Records for this task |
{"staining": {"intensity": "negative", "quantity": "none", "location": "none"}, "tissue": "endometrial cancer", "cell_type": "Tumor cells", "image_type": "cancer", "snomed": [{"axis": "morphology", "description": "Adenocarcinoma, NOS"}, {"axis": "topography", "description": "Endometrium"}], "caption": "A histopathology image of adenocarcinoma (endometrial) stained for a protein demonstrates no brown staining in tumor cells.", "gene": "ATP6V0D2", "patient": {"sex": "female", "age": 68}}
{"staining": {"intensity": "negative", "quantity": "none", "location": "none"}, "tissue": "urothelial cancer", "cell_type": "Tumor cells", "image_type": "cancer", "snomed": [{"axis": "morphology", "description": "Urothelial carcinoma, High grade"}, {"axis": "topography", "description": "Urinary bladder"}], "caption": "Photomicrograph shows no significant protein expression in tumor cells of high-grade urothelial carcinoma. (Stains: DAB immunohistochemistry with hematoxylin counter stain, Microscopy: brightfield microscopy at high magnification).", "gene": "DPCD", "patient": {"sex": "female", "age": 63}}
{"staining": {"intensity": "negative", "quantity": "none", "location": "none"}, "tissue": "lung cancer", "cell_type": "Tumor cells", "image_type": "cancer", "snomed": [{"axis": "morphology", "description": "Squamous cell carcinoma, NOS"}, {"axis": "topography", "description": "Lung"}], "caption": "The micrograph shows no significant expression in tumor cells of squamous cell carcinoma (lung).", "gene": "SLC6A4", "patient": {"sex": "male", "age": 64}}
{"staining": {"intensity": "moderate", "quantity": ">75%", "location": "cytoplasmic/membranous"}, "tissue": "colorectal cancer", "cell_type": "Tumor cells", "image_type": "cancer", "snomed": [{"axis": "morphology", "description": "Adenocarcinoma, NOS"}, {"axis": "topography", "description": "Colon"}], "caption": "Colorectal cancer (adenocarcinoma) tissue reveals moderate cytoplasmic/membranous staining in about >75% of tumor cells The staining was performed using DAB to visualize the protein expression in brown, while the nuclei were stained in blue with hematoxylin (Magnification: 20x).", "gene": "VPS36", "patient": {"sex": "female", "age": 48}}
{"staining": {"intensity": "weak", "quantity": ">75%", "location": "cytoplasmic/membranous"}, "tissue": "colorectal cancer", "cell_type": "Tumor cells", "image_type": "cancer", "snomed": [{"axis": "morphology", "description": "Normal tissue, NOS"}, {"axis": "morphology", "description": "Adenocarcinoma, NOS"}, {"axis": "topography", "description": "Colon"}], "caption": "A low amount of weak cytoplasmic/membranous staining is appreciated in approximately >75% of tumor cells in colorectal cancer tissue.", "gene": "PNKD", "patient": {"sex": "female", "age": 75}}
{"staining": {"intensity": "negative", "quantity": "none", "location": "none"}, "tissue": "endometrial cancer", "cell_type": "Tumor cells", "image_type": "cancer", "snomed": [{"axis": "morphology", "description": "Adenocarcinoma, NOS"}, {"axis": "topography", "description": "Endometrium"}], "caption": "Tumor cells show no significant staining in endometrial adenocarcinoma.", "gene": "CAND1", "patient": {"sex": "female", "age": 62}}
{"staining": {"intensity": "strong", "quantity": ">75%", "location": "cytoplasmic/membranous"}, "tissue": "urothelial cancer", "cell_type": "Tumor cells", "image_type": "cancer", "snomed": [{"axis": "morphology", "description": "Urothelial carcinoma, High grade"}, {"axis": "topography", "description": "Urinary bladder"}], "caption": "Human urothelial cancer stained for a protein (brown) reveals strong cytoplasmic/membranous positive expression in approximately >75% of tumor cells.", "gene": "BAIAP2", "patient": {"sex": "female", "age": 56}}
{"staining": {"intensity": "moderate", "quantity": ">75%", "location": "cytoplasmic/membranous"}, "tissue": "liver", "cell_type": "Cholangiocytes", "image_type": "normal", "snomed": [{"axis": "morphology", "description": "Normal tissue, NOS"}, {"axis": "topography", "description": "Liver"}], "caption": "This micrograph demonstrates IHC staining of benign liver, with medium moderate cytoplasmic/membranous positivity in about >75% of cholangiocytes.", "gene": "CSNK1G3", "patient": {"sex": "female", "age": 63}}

Goal of the exercise |
Produce only the lines from the line containing "low amount of" through the line containing "urothelial cancer stained", inclusive of both, exactly as they stand in the entries above.

Result of the exercise |
{"staining": {"intensity": "weak", "quantity": ">75%", "location": "cytoplasmic/membranous"}, "tissue": "colorectal cancer", "cell_type": "Tumor cells", "image_type": "cancer", "snomed": [{"axis": "morphology", "description": "Normal tissue, NOS"}, {"axis": "morphology", "description": "Adenocarcinoma, NOS"}, {"axis": "topography", "description": "Colon"}], "caption": "A low amount of weak cytoplasmic/membranous staining is appreciated in approximately >75% of tumor cells in colorectal cancer tissue.", "gene": "PNKD", "patient": {"sex": "female", "age": 75}}
{"staining": {"intensity": "negative", "quantity": "none", "location": "none"}, "tissue": "endometrial cancer", "cell_type": "Tumor cells", "image_type": "cancer", "snomed": [{"axis": "morphology", "description": "Adenocarcinoma, NOS"}, {"axis": "topography", "description": "Endometrium"}], "caption": "Tumor cells show no significant staining in endometrial adenocarcinoma.", "gene": "CAND1", "patient": {"sex": "female", "age": 62}}
{"staining": {"intensity": "strong", "quantity": ">75%", "location": "cytoplasmic/membranous"}, "tissue": "urothelial cancer", "cell_type": "Tumor cells", "image_type": "cancer", "snomed": [{"axis": "morphology", "description": "Urothelial carcinoma, High grade"}, {"axis": "topography", "description": "Urinary bladder"}], "caption": "Human urothelial cancer stained for a protein (brown) reveals strong cytoplasmic/membranous positive expression in approximately >75% of tumor cells.", "gene": "BAIAP2", "patient": {"sex": "female", "age": 56}}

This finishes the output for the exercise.